Todesschüsse in St. Georg

Kriminalroman

dotbooks.

Kapitel 1

Dem Reisenden, der die fünf Stufen zum Villon hinabgestiegen war und die Tür mit einem entschlossenen Ruck öffnete, beschlugen die Brillengläser. Einen Augenblick lang erschien ihm die in Zwielicht gehüllte Kneipe wie das Vorloch zur Hölle. Hilflos verharrte er auf der Schwelle, den Türgriff noch in der Hand, und versuchte sich zu orientieren. Eine Lachsalve scholl ihm entgegen, Beifall brandete auf. Doch galt beides nicht ihm, dem Provinzler, wie er im nächsten Moment beruhigt feststellen sollte, sondern dem Vortrag einer rothaarigen jungen Frau in schwarzem Lederkostüm. Sie saß rechts von der Eingangstür auf einem kleinen Podest – »Bühne« wäre zu viel gesagt – und las aus einem schwarzen Büchlein vor. Der Reisende rief sich den gelben Plakatanschlag in Erinnerung, der den Gästen außen an der Tür entgegenleuchtete und den auch er im Vorübergehen flüchtig wahrgenommen hatte.

Dienstag, 1. Oktober – Krimiabend im VillonEppendorfer Kaiser-Schnitt ...

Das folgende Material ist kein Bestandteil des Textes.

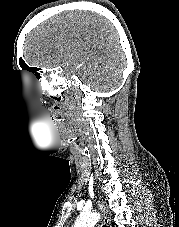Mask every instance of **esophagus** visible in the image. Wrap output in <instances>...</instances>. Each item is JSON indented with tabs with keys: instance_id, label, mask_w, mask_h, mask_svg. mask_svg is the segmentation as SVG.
<instances>
[{
	"instance_id": "obj_1",
	"label": "esophagus",
	"mask_w": 179,
	"mask_h": 227,
	"mask_svg": "<svg viewBox=\"0 0 179 227\" xmlns=\"http://www.w3.org/2000/svg\"><path fill=\"white\" fill-rule=\"evenodd\" d=\"M97 205H98V208H99V210L102 214L104 224H106L107 227H112L111 220H110V217L108 215V211H107L104 203L102 201L98 200Z\"/></svg>"
}]
</instances>
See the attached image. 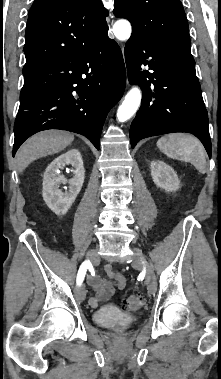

Auch der Name der Vortragenden hatte da gestanden, Kinky Atemnot. Kein guter Name, dachte der Reisende. So hieß doch kein Mensch. Sicher ein Pseudonym.

Unterdes breitete sich im Inneren der Kneipe Unmut aus. »Tür zu!«, rief jemand. »Rein oder raus!«, kreischte eine schrille Stimme.

Die Stimme tat dem Mann an der Tür fast körperlich weh. Einen Moment noch hielt er inne, fast hätte er den Rückzug angetreten, aber dann wagte er sich doch in die Rauchschwaden und den Alkoholdunst hinein und zog die Tür hinter sich zu.

An der Theke fand er sich neben einem halbwüchsigen Jugendlichen wieder, der ihn zwar wütend anstarrte, aber dennoch höflich zur Seite rückte, als er sich neben ihn stellte. Mit gedämpfter Stimme, um kein weiteres Aufsehen zu erregen, bestellte er eine Schorle aus Johannisbeersaft. Nachdem er sich die Brille geputzt hatte, blieb sein Blick an einer Heiligenfigur hängen, die im Regal hinter dem Tresen neben diversen Gläsern stand, freundlich dem zur Tür Hereinkommenden, wer immer es auch sein mochte, zugewandt. In den altrosafarbenen Rosen, die sie gegen ihre Brust presste, verbarg sich ein Kruzifix. Die heilige Elisabeth von Thüringen, um die sich die wohl bekannteste Legende vom Rosenwunder rankte, konnte es der Kleidung nach nicht sein. Er tippte auf Thérèse Martin von Lisieux, die »kleine heilige Therese«. Auch sie wurde ja oft mit Rosen in der Hand dargestellt. Mit Heiligen kannte er sich aus, hätte in dieser Umgebung jedoch keinen von ihnen erwartet. Der Junge neben ihm zum Beispiel war doch sicher noch keine vierzehn Jahre alt. Was hatte das Kind abends in einer Kneipe zu suchen? Die Eltern gehörten bestraft! Kopfschüttelnd wandte er sich der winzigen Bühne zu und konzentrierte sich auf Kinky Atemnots Lesung.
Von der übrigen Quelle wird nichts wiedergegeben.